Harrington says the measure is a reaction to LGBTQ content aimed at young children. He said the library’s decision to host a storytime with a drag queen “had an impact” on the push for the ballot proposition — Harrington presented the ballot measure to the assembly just three days after the reading — but he said the campaign to defund Ketchikan’s library began in earnest last winter. That’s when he says a group of parents reached out to him about a display in the library that touched on LGBTQ themes.
“The material having to do with gender identity and sexual identity and this stuff, the parents just felt this was inappropriate to be targeting those there are kids with this material, and they wanted to do something about it,” he said.
Harrington declined to say what titles or materials the parents found objectionable or offer any other details about the display.
“I can’t tell you anything about that. I did not see it. I was not there,” he said. “I was just contacted very soon thereafter and said, ‘John, you’ve got to help us.’”
He said the library should have consulted the group of concerned parents when considering how to present its materials.
“People should not be excluded because they feel that people are not listening to them,” he said. “They’re not dealing with them on their concerns.”
Ketchikan’s library director said during the drag queen controversy that the reading and other Pride month programming were an effort to promote inclusivity.
Bolling, the library supporter,said it’s important that libraries contain and display materials on a variety of subjects.
“If a vegan walks into the library, and the library is having a session on how to field dress your mountain goat, are their rights being denied?
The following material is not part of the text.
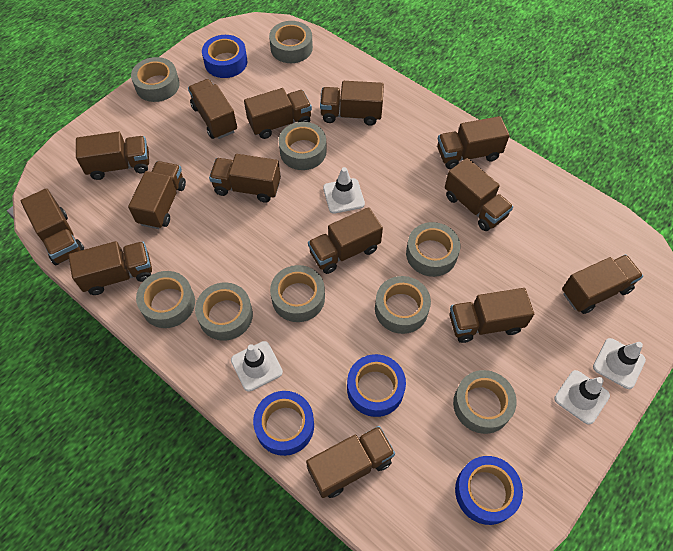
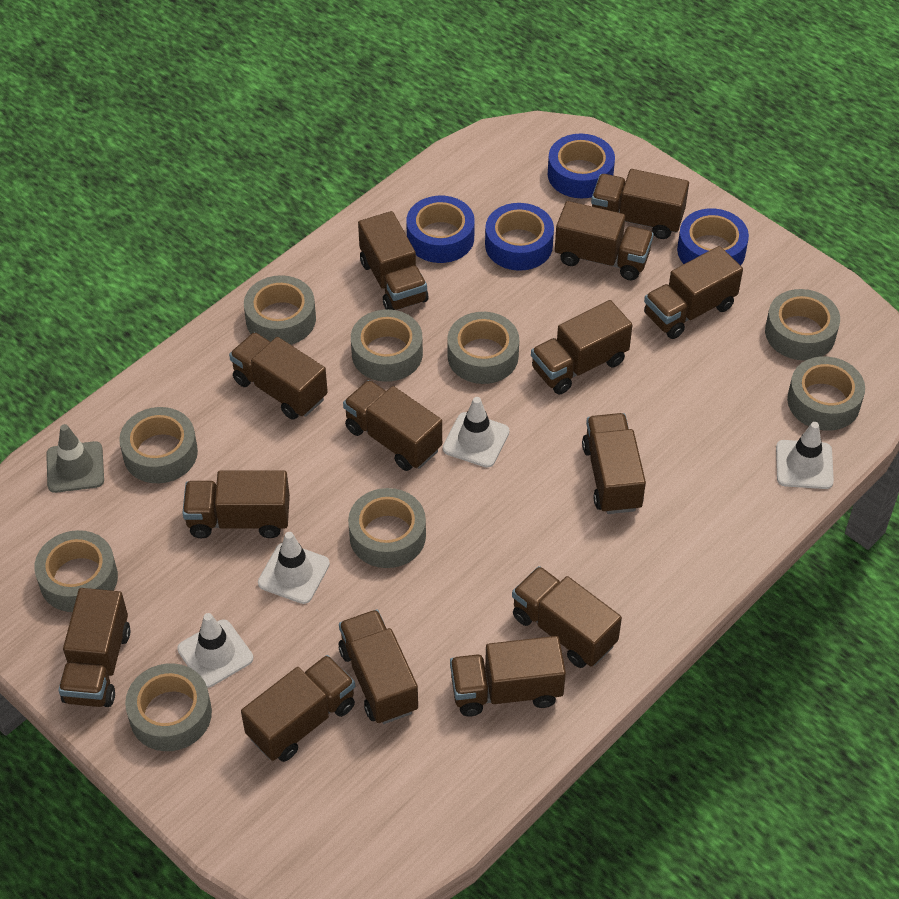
grey traffic cone: 0 -> 1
Should they feel unwelcome?” she said. “Or should they just recognize that there are people interested in that?”
She said there’s already a process for challenging specific books at the library that patrons find objectionable, and that parents who attend the library with their children can steer them away from books or events they find inappropriate.
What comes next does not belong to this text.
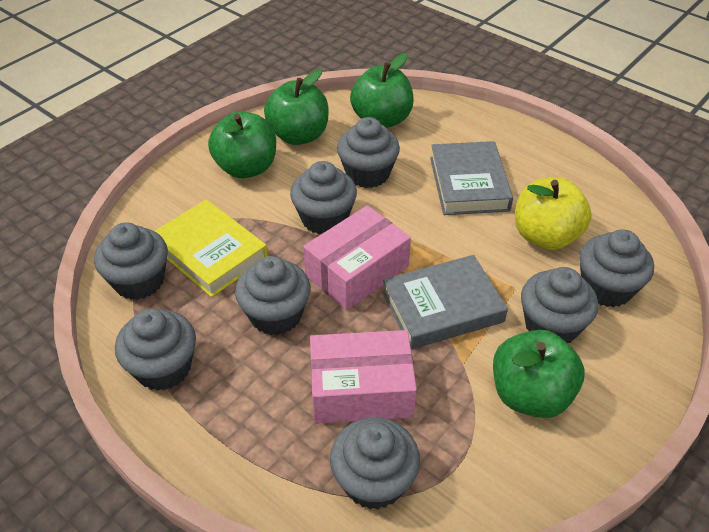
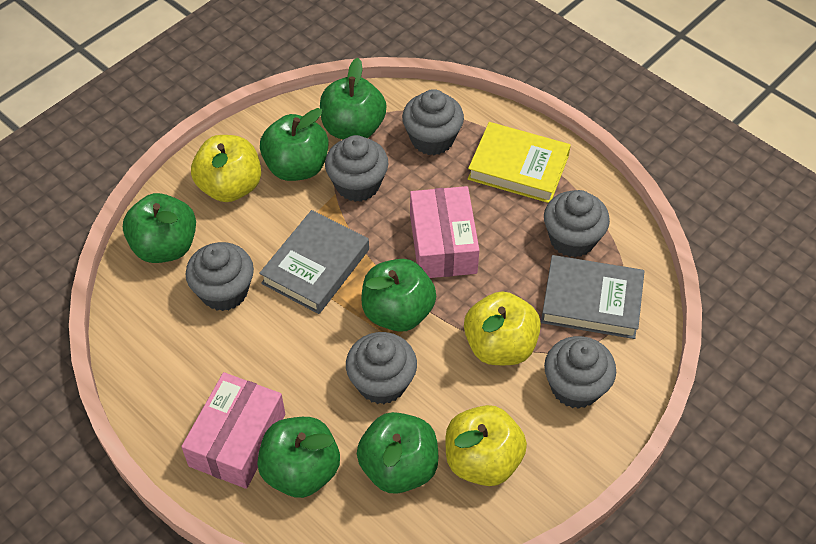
green apple: 4 -> 6
grey cupcake: 8 -> 6
yellow apple: 1 -> 3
She said a core duty of libraries is to present a wide range of perspectives.
“There’s the expression that a library should have something to offend everyone, there should be something in there that somebody isn’t going to like,” she said. “And that’s why we get to go in and pick up whatever it is that we want to read. That’s the beauty and the gift of libraries.”
The proposition goes before Ketchikan Gateway Borough voters outside Ketchikan and Saxman city limits on Oct. 4.